The actual error here is that the blueprint I was using is out of date! The blueprint-list command shows things by ID only, without any other information, such as parent blueprint ID or date. Here is the output from omdb nexus blueprints list:

root@oxz_switch0:~# omdb nexus blueprints list
note: Nexus URL not specified.  Will pick one from DNS.
note: using DNS server for subnet fd00:1122:3344::/48
note: (if this is not right, use --dns-server to specify an alternate DNS server)
note: using Nexus URL http://[fd00:1122:3344:104::3]:12221
T ENA ID                                   PARENT                               TIME_CREATED
      00756b7a-a563-4061-9ece-8ffc692a2d28 3eb67393-bdbc-4957-98c2-36cc60e3e901 2024-09-23T18:41:36.196Z
      0ff40c05-188e-4690-ab15-a63d737d550f 95c3f06b-4dbf-4614-ae7c-507c1193bde9 2024-04-10T21:08:55.829Z
      1366c843-a75c-45a4-b40a-743e7d609af1 3eb67393-bdbc-4957-98c2-36cc60e3e901 2024-09-09T16:24:53.070Z
      170395d7-517a-4272-abcd-0e96b051522c 430f5c6b-3156-4921-8ddc-74560989c8f4 2024-07-07T21:39:25.997Z
* yes 3eb67393-bdbc-4957-98c2-36cc60e3e901 430f5c6b-3156-4921-8ddc-74560989c8f4 2024-09-06T21:42:08.133Z
      430f5c6b-3156-4921-8ddc-74560989c8f4 864b1f48-68dd-478d-be0a-c3c8e811dac2 2024-06-06T17:19:30.827Z
      451fe6ad-a87f-4447-95da-d4d8b632d0c5 a187d811-0037-47eb-83ab-950d374317e1 2024-04-18T23:10:10.454Z
      864b1f48-68dd-478d-be0a-c3c8e811dac2 e48511bd-8d9f-47d7-8108-216b7868fdec 2024-04-22T20:34:19.369Z
      95c3f06b-4dbf-4614-ae7c-507c1193bde9 <none>                               2024-03-22T18:37:17.291Z
      a187d811-0037-47eb-83ab-950d374317e1 0ff40c05-188e-4690-ab15-a63d737d550f 2024-04-18T23:03:37.348Z
      e48511bd-8d9f-47d7-8108-216b7868fdec 451fe6ad-a87f-4447-95da-d4d8b632d0c5 2024-04-22T20:23:48.417Z

So that shows that the blueprint I was trying to use, e485... is from April! It would be very nice if the reconfigurator-cli's blueprint-list subcommand showed similar output to that of omdb nexus blueprints list, including time, target state, and parent ID.

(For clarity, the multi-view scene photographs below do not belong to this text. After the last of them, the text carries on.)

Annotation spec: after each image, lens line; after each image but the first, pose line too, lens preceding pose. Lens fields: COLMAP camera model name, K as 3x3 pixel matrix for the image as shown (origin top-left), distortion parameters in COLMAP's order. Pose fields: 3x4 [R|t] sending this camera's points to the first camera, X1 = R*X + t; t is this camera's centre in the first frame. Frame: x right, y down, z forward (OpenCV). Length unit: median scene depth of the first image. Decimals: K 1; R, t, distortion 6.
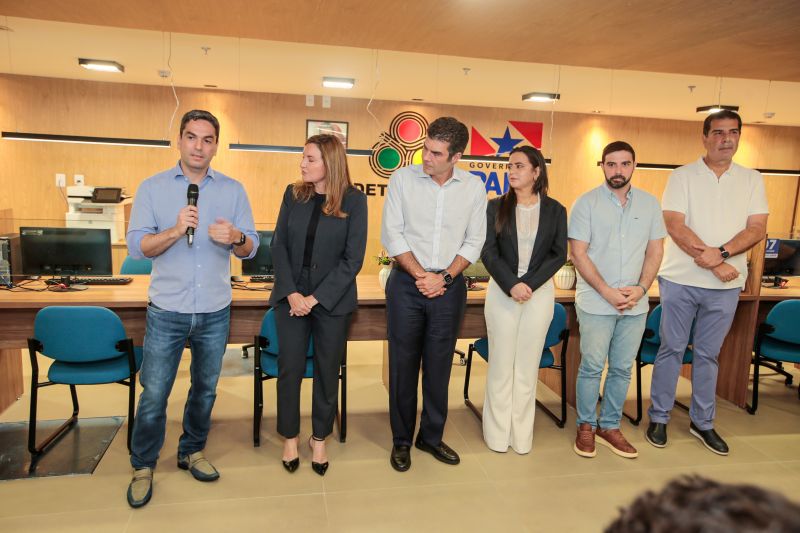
lens RADIAL K [[618.5, 0, 400.0], [0, 618.5, 266.5], [0, 0, 1]] dist [-0.010205, 0.087576]
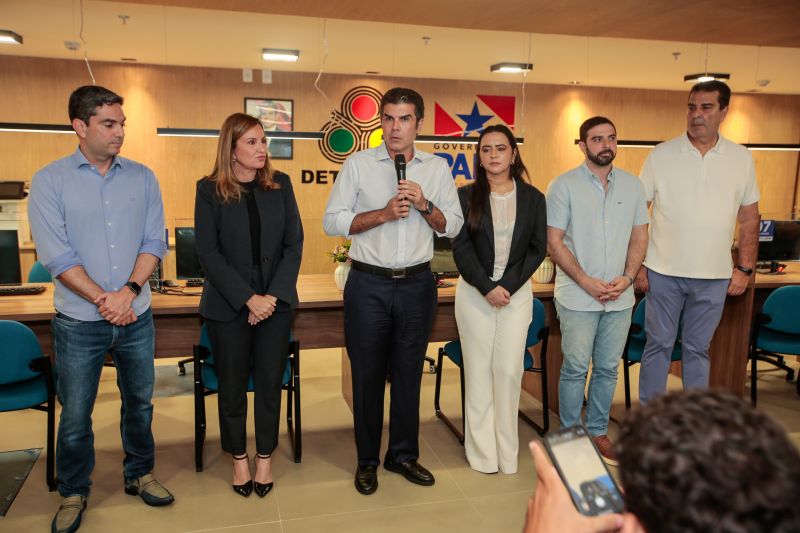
lens RADIAL K [[721.5, 0, 400.0], [0, 721.5, 266.5], [0, 0, 1]] dist [0.003759, 0.137951]
pose [[0.997803, -0.031557, 0.058257, -0.000506], [0.031437, 0.999501, 0.002974, 0.003048], [-0.058322, -0.001136, 0.998297, -0.030472]]
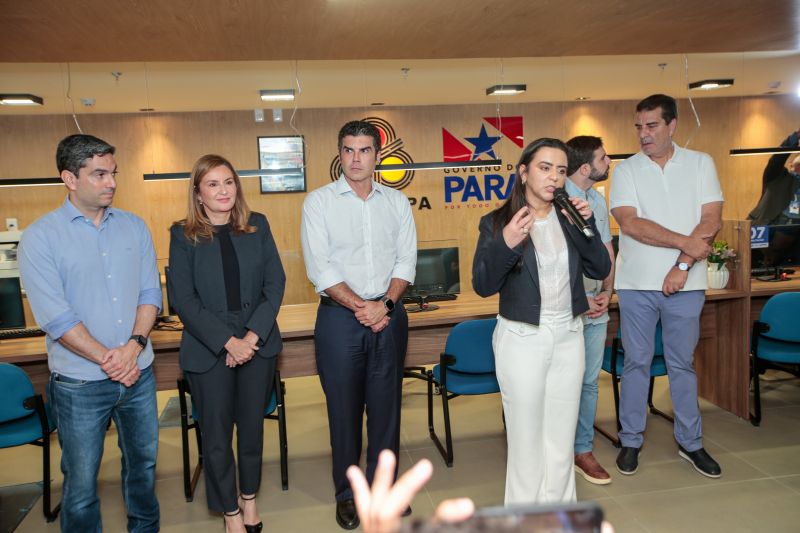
lens RADIAL K [[699.8, 0, 400.0], [0, 699.8, 266.5], [0, 0, 1]] dist [0.008868, 0.104620]
pose [[0.995977, -0.082048, -0.036034, 0.113931], [0.080996, 0.996270, -0.029746, 0.000983], [0.038341, 0.026708, 0.998908, -0.026679]]
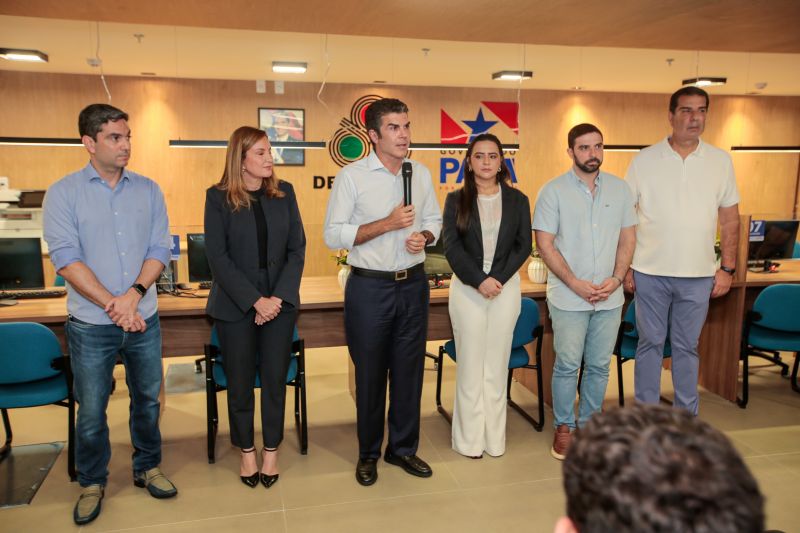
lens RADIAL K [[699.8, 0, 400.0], [0, 699.8, 266.5], [0, 0, 1]] dist [0.008868, 0.104620]
pose [[0.998800, -0.039412, 0.029058, 0.025374], [0.039349, 0.999222, 0.002756, 0.000443], [-0.029144, -0.001609, 0.999574, -0.047654]]
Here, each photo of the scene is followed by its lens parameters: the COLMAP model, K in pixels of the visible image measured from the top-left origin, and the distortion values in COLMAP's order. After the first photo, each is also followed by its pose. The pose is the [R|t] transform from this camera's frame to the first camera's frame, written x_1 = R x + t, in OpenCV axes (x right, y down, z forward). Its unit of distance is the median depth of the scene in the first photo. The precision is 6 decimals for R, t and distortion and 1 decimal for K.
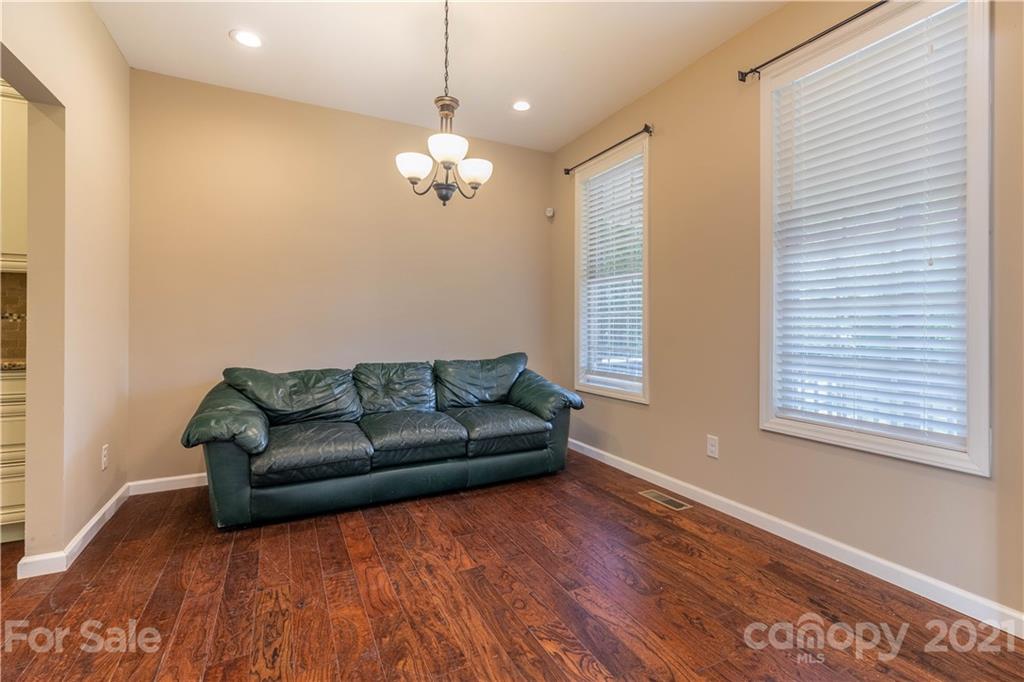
lens RADIAL K [[463.3, 0, 512.9], [0, 463.3, 329.2], [0, 0, 1]] dist [0.001551, 0.000592]
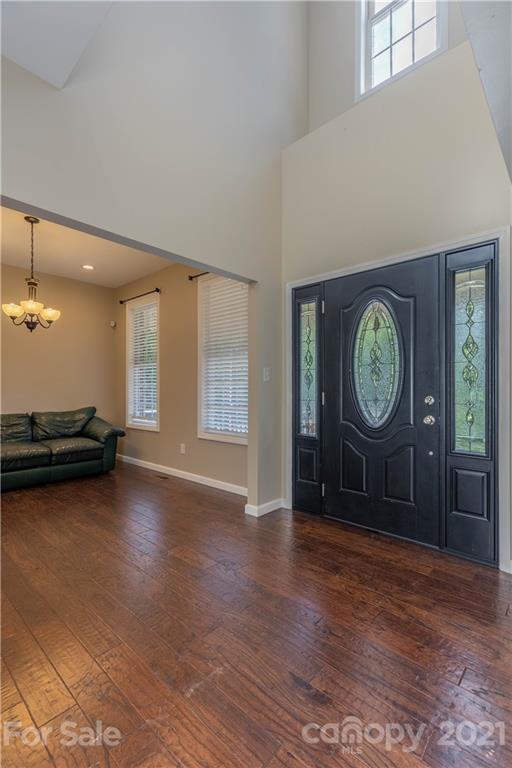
lens RADIAL K [[347.5, 0, 253.3], [0, 347.5, 390.3], [0, 0, 1]] dist [0.001551, 0.000592]
pose [[0.934731, -0.002467, 0.355348, 0.149091], [0.003717, 0.999989, -0.002834, -0.006299], [-0.355337, 0.003970, 0.934730, -0.513859]]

The output here is better, but it's also a bit confusing. It shows the blueprints ordered by primary key, which isn't very actionable. Instead, we should probably show them sorted by time and / or by "lineage", the history of the target blueprints. These could be different if one creates a blueprint but never sets it as the target, abandoning it instead.

One option is to show two tables: the list of all blueprints, sorted by time, and the history of target blueprints only. Another option is to show them always sorted by time, but to make visually distinct the abandoned blueprints, either with a special column or some different text or indentation level.